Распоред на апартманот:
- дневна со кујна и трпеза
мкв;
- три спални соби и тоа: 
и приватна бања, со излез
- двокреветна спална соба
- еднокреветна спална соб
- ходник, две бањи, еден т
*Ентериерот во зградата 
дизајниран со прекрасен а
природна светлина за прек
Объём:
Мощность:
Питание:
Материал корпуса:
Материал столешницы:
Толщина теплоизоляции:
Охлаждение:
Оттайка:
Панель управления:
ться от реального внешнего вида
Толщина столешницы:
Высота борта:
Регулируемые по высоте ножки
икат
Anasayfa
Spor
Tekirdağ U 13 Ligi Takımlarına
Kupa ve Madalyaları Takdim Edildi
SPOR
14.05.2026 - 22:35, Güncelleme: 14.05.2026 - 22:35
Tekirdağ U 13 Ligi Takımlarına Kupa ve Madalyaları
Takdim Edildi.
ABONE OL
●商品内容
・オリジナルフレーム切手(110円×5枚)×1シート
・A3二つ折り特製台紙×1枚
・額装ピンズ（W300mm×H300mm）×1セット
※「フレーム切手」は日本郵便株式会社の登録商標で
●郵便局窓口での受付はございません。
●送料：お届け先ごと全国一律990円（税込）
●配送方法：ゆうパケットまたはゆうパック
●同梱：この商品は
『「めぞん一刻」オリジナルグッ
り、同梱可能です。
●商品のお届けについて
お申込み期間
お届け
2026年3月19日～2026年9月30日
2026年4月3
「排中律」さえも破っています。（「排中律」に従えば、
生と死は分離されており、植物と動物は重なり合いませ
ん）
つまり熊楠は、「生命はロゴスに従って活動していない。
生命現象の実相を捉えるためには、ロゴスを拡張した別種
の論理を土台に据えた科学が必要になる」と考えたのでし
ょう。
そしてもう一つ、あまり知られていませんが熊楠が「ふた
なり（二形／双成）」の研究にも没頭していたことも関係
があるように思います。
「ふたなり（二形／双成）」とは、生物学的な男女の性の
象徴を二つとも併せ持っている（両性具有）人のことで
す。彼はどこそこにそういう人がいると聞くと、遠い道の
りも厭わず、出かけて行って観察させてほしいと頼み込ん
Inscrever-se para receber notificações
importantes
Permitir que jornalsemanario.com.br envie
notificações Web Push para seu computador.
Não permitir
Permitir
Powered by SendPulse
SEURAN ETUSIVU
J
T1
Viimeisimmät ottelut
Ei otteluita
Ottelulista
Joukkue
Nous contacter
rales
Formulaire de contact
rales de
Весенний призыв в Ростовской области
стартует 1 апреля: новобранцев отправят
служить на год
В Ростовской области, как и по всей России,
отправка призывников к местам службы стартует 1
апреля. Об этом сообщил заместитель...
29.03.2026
========
## [Job]
Express every line of the data above as a Markdown table with the columns Row and Line, skipping any blank lines.

## [Task response]
| Row | Line |
|---|---|
| 1 | Распоред на апартманот: |
| 2 | - дневна со кујна и трпеза |
| 3 | мкв; |
| 4 | - три спални соби и тоа:  |
| 5 | и приватна бања, со излез |
| 6 | - двокреветна спална соба |
| 7 | - еднокреветна спална соб |
| 8 | - ходник, две бањи, еден т |
| 9 | *Ентериерот во зградата  |
| 10 | дизајниран со прекрасен а |
| 11 | природна светлина за прек |
| 12 | Объём: |
| 13 | Мощность: |
| 14 | Питание: |
| 15 | Материал корпуса: |
| 16 | Материал столешницы: |
| 17 | Толщина теплоизоляции: |
| 18 | Охлаждение: |
| 19 | Оттайка: |
| 20 | Панель управления: |
| 21 | ться от реального внешнего вида |
| 22 | Толщина столешницы: |
| 23 | Высота борта: |
| 24 | Регулируемые по высоте ножки |
| 25 | икат |
| 26 | Anasayfa |
| 27 | Spor |
| 28 | Tekirdağ U 13 Ligi Takımlarına |
| 29 | Kupa ve Madalyaları Takdim Edildi |
| 30 | SPOR |
| 31 | 14.05.2026 - 22:35, Güncelleme: 14.05.2026 - 22:35 |
| 32 | Tekirdağ U 13 Ligi Takımlarına Kupa ve Madalyaları |
| 33 | Takdim Edildi. |
| 34 | ABONE OL |
| 35 | ●商品内容 |
| 36 | ・オリジナルフレーム切手(110円×5枚)×1シート |
| 37 | ・A3二つ折り特製台紙×1枚 |
| 38 | ・額装ピンズ（W300mm×H300mm）×1セット |
| 39 | ※「フレーム切手」は日本郵便株式会社の登録商標で |
| 40 | ●郵便局窓口での受付はございません。 |
| 41 | ●送料：お届け先ごと全国一律990円（税込） |
| 42 | ●配送方法：ゆうパケットまたはゆうパック |
| 43 | ●同梱：この商品は |
| 44 | 『「めぞん一刻」オリジナルグッ |
| 45 | り、同梱可能です。 |
| 46 | ●商品のお届けについて |
| 47 | お申込み期間 |
| 48 | お届け |
| 49 | 2026年3月19日～2026年9月30日 |
| 50 | 2026年4月3 |
| 51 | 「排中律」さえも破っています。（「排中律」に従えば、 |
| 52 | 生と死は分離されており、植物と動物は重なり合いませ |
| 53 | ん） |
| 54 | つまり熊楠は、「生命はロゴスに従って活動していない。 |
| 55 | 生命現象の実相を捉えるためには、ロゴスを拡張した別種 |
| 56 | の論理を土台に据えた科学が必要になる」と考えたのでし |
| 57 | ょう。 |
| 58 | そしてもう一つ、あまり知られていませんが熊楠が「ふた |
| 59 | なり（二形／双成）」の研究にも没頭していたことも関係 |
| 60 | があるように思います。 |
| 61 | 「ふたなり（二形／双成）」とは、生物学的な男女の性の |
| 62 | 象徴を二つとも併せ持っている（両性具有）人のことで |
| 63 | す。彼はどこそこにそういう人がいると聞くと、遠い道の |
| 64 | りも厭わず、出かけて行って観察させてほしいと頼み込ん |
| 65 | Inscrever-se para receber notificações |
| 66 | importantes |
| 67 | Permitir que jornalsemanario.com.br envie |
| 68 | notificações Web Push para seu computador. |
| 69 | Não permitir |
| 70 | Permitir |
| 71 | Powered by SendPulse |
| 72 | SEURAN ETUSIVU |
| 73 | J |
| 74 | T1 |
| 75 | Viimeisimmät ottelut |
| 76 | Ei otteluita |
| 77 | Ottelulista |
| 78 | Joukkue |
| 79 | Nous contacter |
| 80 | rales |
| 81 | Formulaire de contact |
| 82 | rales de |
| 83 | Весенний призыв в Ростовской области |
| 84 | стартует 1 апреля: новобранцев отправят |
| 85 | служить на год |
| 86 | В Ростовской области, как и по всей России, |
| 87 | отправка призывников к местам службы стартует 1 |
| 88 | апреля. Об этом сообщил заместитель... |
| 89 | 29.03.2026 |